The best way to see this tree of almost legendary fame is to follow U. S. Highway 101 between Reedsport and Gold Beach, Oregon, where the Pacific comes rolling in with heavy thundering surges, pushing foam castles up the black sand of the beaches, shooting up in geysers against the isolated stack rocks, and sending its cold briny breath deep into the forest.  Grand Firs, mighty Douglas Firs, Sitka Spruce, and waving Hemlocks march down from the Coast Ranges to the steep-pitched meadows – brief carpets of sunlight and flowering that end at the ocean cliffs.  And here, along the roadsides and on the steep wooded hills, rises a tree that you may take at first for Western Red Cedar, so alike are the two in their flat sprays of foliage.  But Western Red or Canoe Cedar (Arbor-vitae to the garden-minded) has the foliage shining yellow-green on the upper surface, dull green below.  Port Orford Cedar, which is notably finer, thinner, and in every way more ferny of frond, is a dull blue-green above and often flecked with a frosty whiteness below.  In young trees, or trees grown in the open, the limber, zigzag branches clothe the specimen to the base.  But the forest monarch, which may have lived 600 years, will have an awesomely long straight trunk covered with a soft, fibrous, fluted bark, and a very narrow crown of branches which droop with a grand but sorrowful gesture.

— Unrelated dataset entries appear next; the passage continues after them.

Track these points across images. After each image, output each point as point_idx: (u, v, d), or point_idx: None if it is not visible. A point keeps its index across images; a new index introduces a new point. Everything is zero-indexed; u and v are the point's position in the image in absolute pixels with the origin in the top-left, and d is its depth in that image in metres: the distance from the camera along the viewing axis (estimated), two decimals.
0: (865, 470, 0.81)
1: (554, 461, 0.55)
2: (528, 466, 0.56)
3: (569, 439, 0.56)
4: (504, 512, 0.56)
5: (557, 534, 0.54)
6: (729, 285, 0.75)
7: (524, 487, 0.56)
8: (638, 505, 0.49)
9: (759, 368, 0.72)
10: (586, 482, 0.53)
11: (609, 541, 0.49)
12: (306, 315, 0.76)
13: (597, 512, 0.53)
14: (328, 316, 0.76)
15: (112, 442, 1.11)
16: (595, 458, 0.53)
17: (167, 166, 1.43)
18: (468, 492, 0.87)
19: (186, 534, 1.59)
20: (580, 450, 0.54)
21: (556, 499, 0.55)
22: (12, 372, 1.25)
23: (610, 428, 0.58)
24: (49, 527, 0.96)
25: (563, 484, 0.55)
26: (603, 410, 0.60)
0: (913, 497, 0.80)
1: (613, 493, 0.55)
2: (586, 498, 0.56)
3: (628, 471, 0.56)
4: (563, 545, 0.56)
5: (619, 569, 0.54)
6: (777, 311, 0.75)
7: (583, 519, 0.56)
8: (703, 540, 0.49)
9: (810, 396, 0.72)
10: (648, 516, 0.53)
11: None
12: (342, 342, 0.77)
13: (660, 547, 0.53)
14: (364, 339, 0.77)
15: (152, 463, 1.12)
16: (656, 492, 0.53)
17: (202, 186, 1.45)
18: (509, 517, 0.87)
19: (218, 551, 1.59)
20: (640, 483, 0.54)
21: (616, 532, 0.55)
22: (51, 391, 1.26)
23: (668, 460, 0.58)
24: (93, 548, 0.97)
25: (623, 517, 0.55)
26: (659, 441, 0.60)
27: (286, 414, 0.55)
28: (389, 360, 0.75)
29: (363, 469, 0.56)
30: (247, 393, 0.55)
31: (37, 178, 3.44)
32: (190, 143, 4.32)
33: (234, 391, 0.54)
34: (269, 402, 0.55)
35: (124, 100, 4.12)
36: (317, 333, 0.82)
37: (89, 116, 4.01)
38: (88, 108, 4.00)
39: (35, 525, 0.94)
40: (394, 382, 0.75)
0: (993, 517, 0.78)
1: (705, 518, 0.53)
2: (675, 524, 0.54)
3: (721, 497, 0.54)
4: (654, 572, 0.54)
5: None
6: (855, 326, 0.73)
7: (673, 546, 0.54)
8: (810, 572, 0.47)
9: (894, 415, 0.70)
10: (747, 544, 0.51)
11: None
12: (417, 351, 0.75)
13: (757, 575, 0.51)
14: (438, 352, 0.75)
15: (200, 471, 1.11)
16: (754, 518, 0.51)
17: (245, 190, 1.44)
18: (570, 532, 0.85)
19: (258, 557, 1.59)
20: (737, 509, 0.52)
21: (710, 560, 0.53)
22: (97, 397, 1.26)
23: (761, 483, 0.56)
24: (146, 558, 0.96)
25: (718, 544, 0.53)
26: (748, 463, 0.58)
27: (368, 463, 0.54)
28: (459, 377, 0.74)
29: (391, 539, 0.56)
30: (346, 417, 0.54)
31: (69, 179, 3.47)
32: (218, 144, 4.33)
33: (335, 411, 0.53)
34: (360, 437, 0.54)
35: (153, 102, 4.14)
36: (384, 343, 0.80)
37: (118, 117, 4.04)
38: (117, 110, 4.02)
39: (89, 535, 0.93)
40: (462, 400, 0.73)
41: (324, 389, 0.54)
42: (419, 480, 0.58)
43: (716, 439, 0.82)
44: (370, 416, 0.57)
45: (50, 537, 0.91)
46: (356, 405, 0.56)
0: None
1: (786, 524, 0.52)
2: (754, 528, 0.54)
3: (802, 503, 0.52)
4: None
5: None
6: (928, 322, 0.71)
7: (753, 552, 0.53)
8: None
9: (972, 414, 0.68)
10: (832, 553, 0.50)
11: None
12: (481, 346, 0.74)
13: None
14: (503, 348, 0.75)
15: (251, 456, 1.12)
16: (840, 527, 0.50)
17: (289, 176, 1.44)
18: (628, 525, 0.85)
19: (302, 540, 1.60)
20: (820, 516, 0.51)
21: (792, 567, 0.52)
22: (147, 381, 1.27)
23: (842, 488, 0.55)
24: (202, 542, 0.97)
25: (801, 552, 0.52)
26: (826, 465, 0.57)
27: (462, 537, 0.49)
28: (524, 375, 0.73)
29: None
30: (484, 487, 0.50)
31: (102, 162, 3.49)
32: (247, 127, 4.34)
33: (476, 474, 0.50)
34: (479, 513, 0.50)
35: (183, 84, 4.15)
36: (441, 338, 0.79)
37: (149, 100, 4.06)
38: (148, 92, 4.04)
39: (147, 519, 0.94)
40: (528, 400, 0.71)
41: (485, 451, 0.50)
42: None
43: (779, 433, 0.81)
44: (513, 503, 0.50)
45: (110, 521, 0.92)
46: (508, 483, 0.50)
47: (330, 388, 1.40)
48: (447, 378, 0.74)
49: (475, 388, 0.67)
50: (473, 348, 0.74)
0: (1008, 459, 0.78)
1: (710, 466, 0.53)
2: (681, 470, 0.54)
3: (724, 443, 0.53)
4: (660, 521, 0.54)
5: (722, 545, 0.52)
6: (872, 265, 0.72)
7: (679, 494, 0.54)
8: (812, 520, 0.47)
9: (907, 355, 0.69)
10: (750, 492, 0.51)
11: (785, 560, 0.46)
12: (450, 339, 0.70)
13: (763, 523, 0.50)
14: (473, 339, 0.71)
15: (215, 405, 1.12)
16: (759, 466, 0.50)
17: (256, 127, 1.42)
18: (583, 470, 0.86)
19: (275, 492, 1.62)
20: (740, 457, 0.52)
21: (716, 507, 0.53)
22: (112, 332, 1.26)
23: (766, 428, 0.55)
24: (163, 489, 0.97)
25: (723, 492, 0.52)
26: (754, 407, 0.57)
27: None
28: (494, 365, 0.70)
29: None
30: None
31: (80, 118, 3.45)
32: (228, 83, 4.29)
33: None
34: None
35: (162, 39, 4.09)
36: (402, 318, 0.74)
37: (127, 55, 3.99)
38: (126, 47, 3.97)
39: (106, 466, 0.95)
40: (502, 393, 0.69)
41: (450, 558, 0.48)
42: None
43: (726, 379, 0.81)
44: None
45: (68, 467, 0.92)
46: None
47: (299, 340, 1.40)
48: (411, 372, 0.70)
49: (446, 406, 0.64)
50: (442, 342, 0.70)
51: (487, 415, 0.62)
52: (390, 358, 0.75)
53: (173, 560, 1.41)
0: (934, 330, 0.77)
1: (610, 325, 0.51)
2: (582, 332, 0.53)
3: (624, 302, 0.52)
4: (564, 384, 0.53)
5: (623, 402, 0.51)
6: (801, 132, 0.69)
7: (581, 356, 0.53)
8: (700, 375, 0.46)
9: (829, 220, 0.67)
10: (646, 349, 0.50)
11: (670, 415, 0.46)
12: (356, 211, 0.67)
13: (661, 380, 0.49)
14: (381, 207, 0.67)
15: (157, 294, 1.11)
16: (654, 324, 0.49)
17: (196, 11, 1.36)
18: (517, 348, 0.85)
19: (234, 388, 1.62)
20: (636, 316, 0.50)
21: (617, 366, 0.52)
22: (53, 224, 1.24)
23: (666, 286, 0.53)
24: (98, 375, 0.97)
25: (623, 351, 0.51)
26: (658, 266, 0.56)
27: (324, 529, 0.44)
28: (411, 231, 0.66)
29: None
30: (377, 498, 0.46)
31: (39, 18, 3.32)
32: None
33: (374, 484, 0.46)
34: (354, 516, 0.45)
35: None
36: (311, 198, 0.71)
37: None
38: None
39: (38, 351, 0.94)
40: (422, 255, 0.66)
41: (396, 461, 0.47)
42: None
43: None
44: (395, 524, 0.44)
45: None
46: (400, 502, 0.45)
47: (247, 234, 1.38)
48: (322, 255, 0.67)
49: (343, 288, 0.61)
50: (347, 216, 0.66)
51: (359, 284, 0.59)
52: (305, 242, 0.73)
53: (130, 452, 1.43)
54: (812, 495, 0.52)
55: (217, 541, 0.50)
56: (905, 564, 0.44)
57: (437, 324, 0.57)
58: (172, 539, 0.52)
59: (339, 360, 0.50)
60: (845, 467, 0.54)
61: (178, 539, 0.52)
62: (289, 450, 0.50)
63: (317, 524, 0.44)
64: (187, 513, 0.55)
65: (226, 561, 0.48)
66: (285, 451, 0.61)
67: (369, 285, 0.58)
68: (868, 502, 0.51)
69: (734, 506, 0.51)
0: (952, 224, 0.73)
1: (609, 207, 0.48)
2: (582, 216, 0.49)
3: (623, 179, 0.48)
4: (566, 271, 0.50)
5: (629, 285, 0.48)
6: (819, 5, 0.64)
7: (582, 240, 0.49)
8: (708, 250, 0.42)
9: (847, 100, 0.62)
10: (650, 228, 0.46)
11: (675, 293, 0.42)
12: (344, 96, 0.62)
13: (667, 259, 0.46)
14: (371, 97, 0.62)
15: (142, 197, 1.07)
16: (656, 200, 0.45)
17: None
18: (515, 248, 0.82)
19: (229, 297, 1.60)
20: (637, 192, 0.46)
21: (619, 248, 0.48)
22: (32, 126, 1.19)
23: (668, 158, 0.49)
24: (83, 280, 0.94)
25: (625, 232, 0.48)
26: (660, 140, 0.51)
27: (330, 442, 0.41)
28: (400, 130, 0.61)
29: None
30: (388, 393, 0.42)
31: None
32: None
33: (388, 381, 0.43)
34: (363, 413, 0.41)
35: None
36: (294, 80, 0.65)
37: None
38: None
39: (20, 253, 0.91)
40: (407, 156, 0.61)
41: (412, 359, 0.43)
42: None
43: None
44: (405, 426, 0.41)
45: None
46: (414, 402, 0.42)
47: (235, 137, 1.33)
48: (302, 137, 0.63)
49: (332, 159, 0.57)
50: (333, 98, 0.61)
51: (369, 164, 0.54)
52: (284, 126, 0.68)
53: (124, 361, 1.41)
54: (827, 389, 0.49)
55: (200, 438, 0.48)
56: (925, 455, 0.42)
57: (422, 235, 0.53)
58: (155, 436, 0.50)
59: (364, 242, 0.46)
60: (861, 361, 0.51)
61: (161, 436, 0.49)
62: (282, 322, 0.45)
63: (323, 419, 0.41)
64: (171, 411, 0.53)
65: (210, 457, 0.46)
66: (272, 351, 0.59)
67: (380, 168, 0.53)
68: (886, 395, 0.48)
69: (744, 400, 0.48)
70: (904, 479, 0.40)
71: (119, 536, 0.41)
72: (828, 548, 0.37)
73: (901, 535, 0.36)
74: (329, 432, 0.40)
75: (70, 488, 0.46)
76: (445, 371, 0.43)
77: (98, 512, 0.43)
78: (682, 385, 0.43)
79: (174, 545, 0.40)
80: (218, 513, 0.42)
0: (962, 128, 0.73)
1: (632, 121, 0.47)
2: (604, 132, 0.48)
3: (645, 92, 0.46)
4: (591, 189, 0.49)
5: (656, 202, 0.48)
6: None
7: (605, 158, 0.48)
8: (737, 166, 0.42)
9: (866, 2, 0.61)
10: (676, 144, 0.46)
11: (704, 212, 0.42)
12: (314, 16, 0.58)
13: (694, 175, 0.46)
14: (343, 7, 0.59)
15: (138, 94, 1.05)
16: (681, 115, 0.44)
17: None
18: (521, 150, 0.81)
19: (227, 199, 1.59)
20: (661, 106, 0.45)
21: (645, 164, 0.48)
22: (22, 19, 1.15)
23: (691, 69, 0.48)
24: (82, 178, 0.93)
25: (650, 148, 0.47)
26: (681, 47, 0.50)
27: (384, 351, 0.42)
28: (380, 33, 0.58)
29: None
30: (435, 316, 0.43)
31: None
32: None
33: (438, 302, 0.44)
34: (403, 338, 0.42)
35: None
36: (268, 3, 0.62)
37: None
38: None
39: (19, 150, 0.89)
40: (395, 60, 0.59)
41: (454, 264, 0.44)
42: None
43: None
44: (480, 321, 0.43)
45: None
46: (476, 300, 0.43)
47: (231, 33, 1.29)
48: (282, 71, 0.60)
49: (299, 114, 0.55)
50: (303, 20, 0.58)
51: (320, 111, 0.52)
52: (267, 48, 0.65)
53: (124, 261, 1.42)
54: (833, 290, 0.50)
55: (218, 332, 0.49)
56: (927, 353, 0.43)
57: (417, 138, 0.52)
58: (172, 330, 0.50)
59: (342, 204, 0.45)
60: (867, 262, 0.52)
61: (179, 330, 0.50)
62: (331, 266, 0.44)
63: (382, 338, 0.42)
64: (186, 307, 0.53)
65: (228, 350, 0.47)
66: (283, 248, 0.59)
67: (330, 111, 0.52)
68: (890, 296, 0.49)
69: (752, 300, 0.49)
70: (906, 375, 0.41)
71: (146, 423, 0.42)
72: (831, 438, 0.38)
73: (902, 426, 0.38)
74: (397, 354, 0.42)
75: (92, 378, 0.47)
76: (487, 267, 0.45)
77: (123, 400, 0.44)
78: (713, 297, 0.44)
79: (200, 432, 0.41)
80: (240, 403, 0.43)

By exploring in your car up many roads – the more unpromising the better – you may find at last some limited grove of ancients, whose lonely isolation tells the story of their vanished monarchy.  And you will want to cut a twig just to smell that spicy odor, one of the strongest and most lingering given out by any commercial wood – the odor that, in the old sailing schooners that bore the fresh-cut Cedar across the Pacific, grew and grew upon the sailors till they were almost mad with it.